Forget about the official 0-60 mph time of 5.7 seconds. It
simply isn’t a factor. Instead, Audi’s chassis and powertrain boffins
have focused on making this big boy dance. And it does. You wouldn’t
think that something this large and this lux could be this quick on its
feet, responding to steering inputs with immediacy and selecting the
perfect of its eight ratios to put the power down, but it does. And it
does it with clinical precision that doesn’t leave the driver out of the
mix – a neat trick that’s often lacking in the rarified air of the
sports executive set.




With
the Audi Drive Select set to Dynamic, a Cray’s worth of computing power
seamlessly tweaks the adaptive air suspension and S4-derived Sport
Differential to nearly eliminate any trace of understeer and allow
mid-corner lifts to forcibly tuck that massive schnoz into bends. My
driving companions are left shaking their heads and I’m left with an
unshakable grin. These kind of antics shouldn’t be possible, but the A8
manages to hack physics thanks to a smorgasbord of trick electronics, a
set of unflappable, fade-free stoppers and 20-inch wheels wrapped in
sticky summer rubber. And it’s not just what’s added on – excellence is
baked-in.
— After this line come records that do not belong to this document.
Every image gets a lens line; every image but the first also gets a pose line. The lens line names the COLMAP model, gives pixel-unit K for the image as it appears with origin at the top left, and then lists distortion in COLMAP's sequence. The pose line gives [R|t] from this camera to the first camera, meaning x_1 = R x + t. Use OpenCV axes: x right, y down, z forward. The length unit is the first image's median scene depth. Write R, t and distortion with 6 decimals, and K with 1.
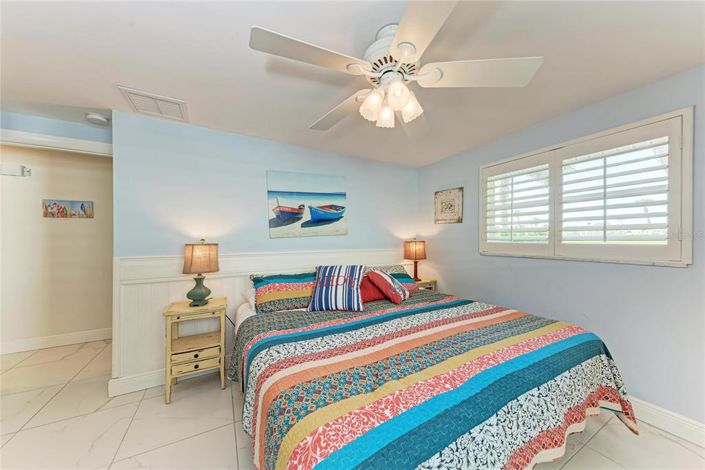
lens RADIAL K [[242.3, 0, 352.7], [0, 242.3, 239.6], [0, 0, 1]] dist [0.015025, -0.001177]
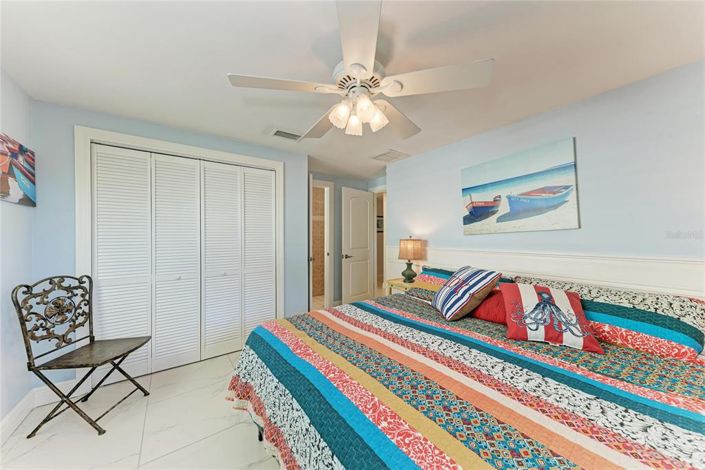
lens RADIAL K [[242.3, 0, 353.0], [0, 242.3, 228.3], [0, 0, 1]] dist [0.015025, -0.001177]
pose [[0.131831, -0.034702, -0.990665, 0.640201], [-0.014764, 0.999207, -0.036966, 0.010923], [0.991162, 0.019500, 0.131215, 0.432645]]
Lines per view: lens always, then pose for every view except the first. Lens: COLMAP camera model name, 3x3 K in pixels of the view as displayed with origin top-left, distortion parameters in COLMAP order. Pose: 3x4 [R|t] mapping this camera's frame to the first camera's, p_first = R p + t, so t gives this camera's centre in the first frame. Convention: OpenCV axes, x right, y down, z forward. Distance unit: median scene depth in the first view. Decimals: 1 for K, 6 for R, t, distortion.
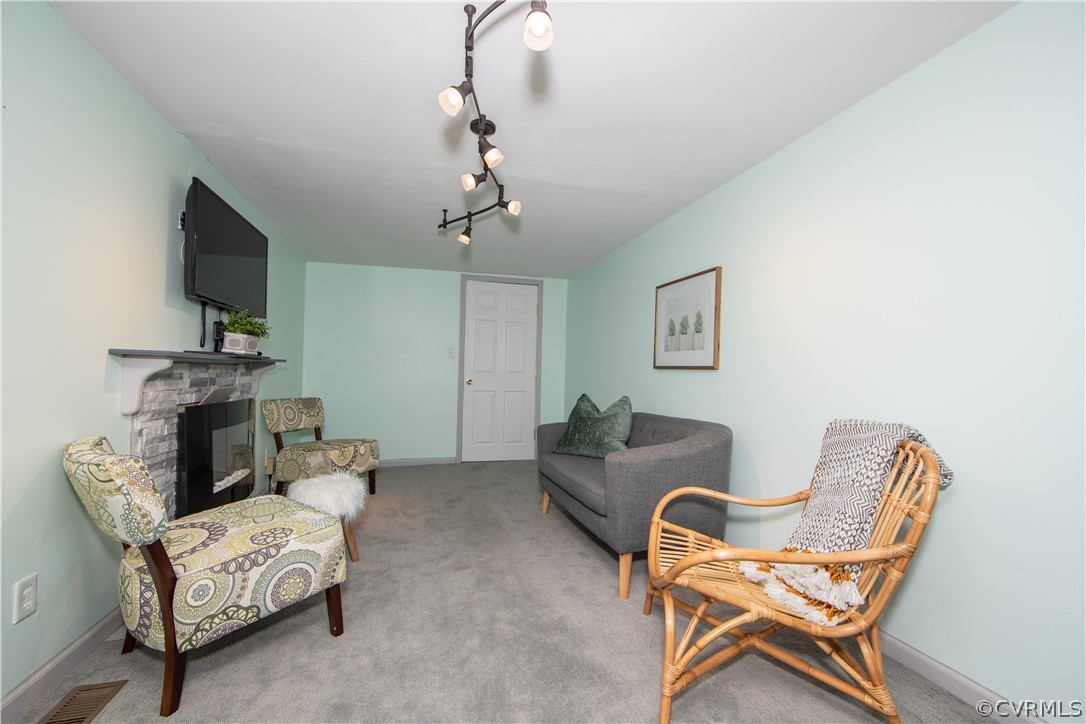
lens RADIAL K [[429.4, 0, 540.5], [0, 429.4, 367.4], [0, 0, 1]] dist [-0.009664, 0.000373]
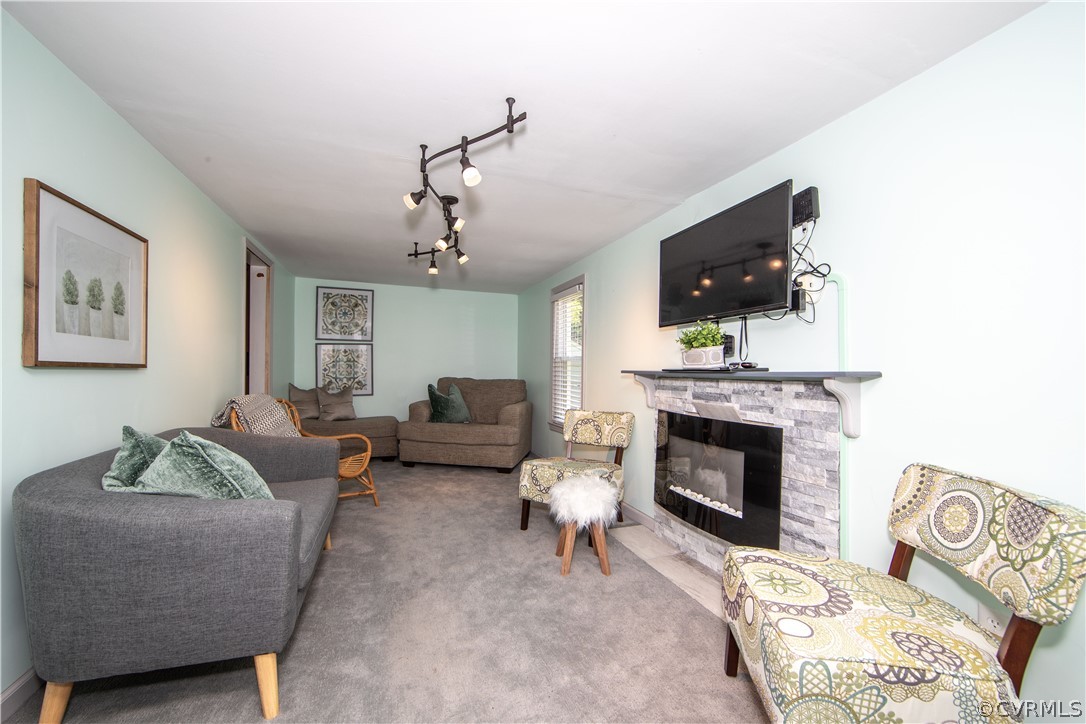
lens RADIAL K [[429.4, 0, 540.5], [0, 429.4, 367.4], [0, 0, 1]] dist [-0.009664, 0.000373]
pose [[-0.998715, -0.029702, -0.041064, -0.262382], [-0.028837, 0.999353, -0.021483, -0.001913], [0.041676, -0.020271, -0.998926, 1.637241]]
Thanks to its stiff aluminum chassis clothed in matching
bodywork, this Audi simply has less mass to move around than its
competitors. The A8 checks in at 4,409 pounds, while the Mercedes-Benz
S550 weighs 4,455 pounds and the BMW 750i checks in at a hefty
4,641-pound starting weight. That may not sound like a massive
difference, but consider, too, that the A8 manages to be lighter while
toting around all-wheel drive.

If
you care about such things, Audi estimates fuel economy at 21 city and
27 highway, and I managed to average out around 19 mpg during a nine-day
stretch – easily within spitting distance of both Benz’s and Lexus’
flagship… hybrids.
When the time came to motor back up Highway
One for a very late dinner, I set the Select system to Individual
(suspension in Comfort, the rest in Dynamic) and amped up the front seat
massagers for both me and my companion. “You’re $%#^@#& kidding me,
right?” No. No I’m not, my vocabulary-challenged friend. And neither is
Audi. For lack of a better phrase, they’ve put old luxury on notice and
infused some very welcome “sport” into its flagship.